January 2020

March 18, 2020

Thoughts From The Cottage

Dear Friends

How do we view our success as a church? Do we judge it by the use of our building? If so our thriving community use with three to five hundred people through the doors each week, depending on programme is surely success. Do we judge it by numbers in church on a Sunday? If so we may be less inclined to see ourselves as successful. Wouldn’t it be good to have fifty to sixty people in worship, Well we have done  at least that for four consecutive Sundays in December; 1st Morning Worship + Lights of Love; 8th Messy Nativity & Gift Service; 15th Morning Worship + Messy Church + members representing us at St Chad’s 60th Anniversary; 22nd Morning Worship + Candlelight Carols. However I am not sure that either of these measures help us gauge our success as a church.

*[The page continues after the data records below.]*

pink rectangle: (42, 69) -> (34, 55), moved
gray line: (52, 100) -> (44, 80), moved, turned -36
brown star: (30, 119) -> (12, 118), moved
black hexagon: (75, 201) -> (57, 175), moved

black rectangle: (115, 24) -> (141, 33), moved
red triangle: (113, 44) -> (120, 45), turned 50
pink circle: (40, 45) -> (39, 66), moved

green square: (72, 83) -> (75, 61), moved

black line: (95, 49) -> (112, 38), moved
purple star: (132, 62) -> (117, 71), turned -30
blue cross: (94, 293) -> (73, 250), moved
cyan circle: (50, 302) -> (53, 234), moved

The purpose of a church is summed up in two closely related aims, to build the Kingdom of God on earth and to share the good news of the glorious gospel of Jesus Christ. The measuring of success in these is much more difficult and uncertain. Perhaps we could use criteria such as how many people does the church come into contact with, how many conversions to Christianity we have seen, how many organisations we are involved in, how do we engage with politics, what is our response to social issues, how do we interact with other Christians. If you want to see how Christians should behave and how they should deal with issues that confront them read the Epistles in the Bible. We could have our own Epistle Challenge to read each epistle and reflect on it over the next few months. A suggestion on how to do this comes later in this Newsletter.

For now let us unpack the criteria a little beginning with ‘how many people does the church come into contact with?’ By this I don’t mean how many people come through our doors. I mean what is the sum total of the people that members of the Beacon Church Centre come into contact with each week. That is our sphere of influence. Our words, our language, our actions, our lifestyle, our thoughts all come into play here. Are we good ambassadors for Christ? Perhaps the simplest criterion to assess is ‘how many conversions to Christianity we have seen?’ One of our tasks is to bring people to Christ so that he may bring them to faith. How often do we do this?

Our third criterion ‘how many organisations are we involved in?’ is related to our first criteria. It is no good bemoaning the lack of, for instance, youth clubs or complaining about the attitude, ethos or inactivity of organisations if we are not prepared to get involved in them ourselves.  The next two criteria ‘how do we engage with politics?’ and ‘what is our response to social issues?’ are closely related. We are all very good at complaining about decisions made by local and national government, perhaps we should get involved with local political party groups and try to shape them for the better. It is great to collect for foodbanks, baby boxes of hope, Newstarts, and other charitable work but what are we doing to change the system so as to prevent the situation that causes such needs. Finally, ‘how do we interact with other Christians?’ Do we see them as competitors or as co-workers, are we envious of churches like Moneyhull, Vineyard, St Luke’s Gas Street? Perhaps we should ask what we can learn from them?

Finally, have you been changed, has your faith been deepened, is your lifestyle any different this year than last year? If not what are you going to do about it?